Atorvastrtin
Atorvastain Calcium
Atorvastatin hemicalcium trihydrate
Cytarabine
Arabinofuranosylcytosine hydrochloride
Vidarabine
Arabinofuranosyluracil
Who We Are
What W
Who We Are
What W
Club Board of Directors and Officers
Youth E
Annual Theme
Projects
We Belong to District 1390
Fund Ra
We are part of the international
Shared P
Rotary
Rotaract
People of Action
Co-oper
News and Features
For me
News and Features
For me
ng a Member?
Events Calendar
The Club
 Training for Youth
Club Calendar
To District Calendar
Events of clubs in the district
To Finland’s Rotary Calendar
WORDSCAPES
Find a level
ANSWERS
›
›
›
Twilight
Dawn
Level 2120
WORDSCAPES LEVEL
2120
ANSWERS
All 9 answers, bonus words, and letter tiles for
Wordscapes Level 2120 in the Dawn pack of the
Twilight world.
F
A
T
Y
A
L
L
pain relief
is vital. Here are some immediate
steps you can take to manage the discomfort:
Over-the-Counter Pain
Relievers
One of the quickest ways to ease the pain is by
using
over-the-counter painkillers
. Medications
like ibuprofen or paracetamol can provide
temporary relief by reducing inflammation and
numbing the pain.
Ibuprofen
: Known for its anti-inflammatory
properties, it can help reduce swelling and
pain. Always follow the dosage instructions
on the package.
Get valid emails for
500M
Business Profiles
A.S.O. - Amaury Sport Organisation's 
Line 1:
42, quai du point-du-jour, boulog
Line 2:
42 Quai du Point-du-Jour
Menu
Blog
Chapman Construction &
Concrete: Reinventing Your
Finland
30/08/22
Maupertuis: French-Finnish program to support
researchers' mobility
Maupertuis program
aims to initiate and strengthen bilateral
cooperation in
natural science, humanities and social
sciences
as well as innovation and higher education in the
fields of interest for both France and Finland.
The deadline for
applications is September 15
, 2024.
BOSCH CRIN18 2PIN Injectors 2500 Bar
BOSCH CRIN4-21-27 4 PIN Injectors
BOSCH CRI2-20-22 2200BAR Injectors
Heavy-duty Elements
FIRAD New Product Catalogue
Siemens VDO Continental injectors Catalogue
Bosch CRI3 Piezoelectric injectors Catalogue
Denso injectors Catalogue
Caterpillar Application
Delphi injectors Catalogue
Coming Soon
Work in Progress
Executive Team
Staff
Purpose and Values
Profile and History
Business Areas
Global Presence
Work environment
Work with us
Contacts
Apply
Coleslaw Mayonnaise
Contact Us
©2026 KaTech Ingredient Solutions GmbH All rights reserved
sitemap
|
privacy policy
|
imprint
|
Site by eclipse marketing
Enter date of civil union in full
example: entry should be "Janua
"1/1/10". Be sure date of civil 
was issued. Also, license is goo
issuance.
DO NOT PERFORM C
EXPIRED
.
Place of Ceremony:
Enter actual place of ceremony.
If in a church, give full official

▸ THE PROBLEM:
Could you copy every line of the material above exactly, keeping each line's spelling and punctuation unchanged and in the same order?

▸ RESULT:
Atorvastrtin
Atorvastain Calcium
Atorvastatin hemicalcium trihydrate
Cytarabine
Arabinofuranosylcytosine hydrochloride
Vidarabine
Arabinofuranosyluracil
Who We Are
What W
Who We Are
What W
Club Board of Directors and Officers
Youth E
Annual Theme
Projects
We Belong to District 1390
Fund Ra
We are part of the international
Shared P
Rotary
Rotaract
People of Action
Co-oper
News and Features
For me
News and Features
For me
ng a Member?
Events Calendar
The Club
 Training for Youth
Club Calendar
To District Calendar
Events of clubs in the district
To Finland’s Rotary Calendar
WORDSCAPES
Find a level
ANSWERS
›
›
›
Twilight
Dawn
Level 2120
WORDSCAPES LEVEL
2120
ANSWERS
All 9 answers, bonus words, and letter tiles for
Wordscapes Level 2120 in the Dawn pack of the
Twilight world.
F
A
T
Y
A
L
L
pain relief
is vital. Here are some immediate
steps you can take to manage the discomfort:
Over-the-Counter Pain
Relievers
One of the quickest ways to ease the pain is by
using
over-the-counter painkillers
. Medications
like ibuprofen or paracetamol can provide
temporary relief by reducing inflammation and
numbing the pain.
Ibuprofen
: Known for its anti-inflammatory
properties, it can help reduce swelling and
pain. Always follow the dosage instructions
on the package.
Get valid emails for
500M
Business Profiles
A.S.O. - Amaury Sport Organisation's 
Line 1:
42, quai du point-du-jour, boulog
Line 2:
42 Quai du Point-du-Jour
Menu
Blog
Chapman Construction &
Concrete: Reinventing Your
Finland
30/08/22
Maupertuis: French-Finnish program to support
researchers' mobility
Maupertuis program
aims to initiate and strengthen bilateral
cooperation in
natural science, humanities and social
sciences
as well as innovation and higher education in the
fields of interest for both France and Finland.
The deadline for
applications is September 15
, 2024.
BOSCH CRIN18 2PIN Injectors 2500 Bar
BOSCH CRIN4-21-27 4 PIN Injectors
BOSCH CRI2-20-22 2200BAR Injectors
Heavy-duty Elements
FIRAD New Product Catalogue
Siemens VDO Continental injectors Catalogue
Bosch CRI3 Piezoelectric injectors Catalogue
Denso injectors Catalogue
Caterpillar Application
Delphi injectors Catalogue
Coming Soon
Work in Progress
Executive Team
Staff
Purpose and Values
Profile and History
Business Areas
Global Presence
Work environment
Work with us
Contacts
Apply
Coleslaw Mayonnaise
Contact Us
©2026 KaTech Ingredient Solutions GmbH All rights reserved
sitemap
|
privacy policy
|
imprint
|
Site by eclipse marketing
Enter date of civil union in full
example: entry should be "Janua
"1/1/10". Be sure date of civil 
was issued. Also, license is goo
issuance.
DO NOT PERFORM C
EXPIRED
.
Place of Ceremony:
Enter actual place of ceremony.
If in a church, give full official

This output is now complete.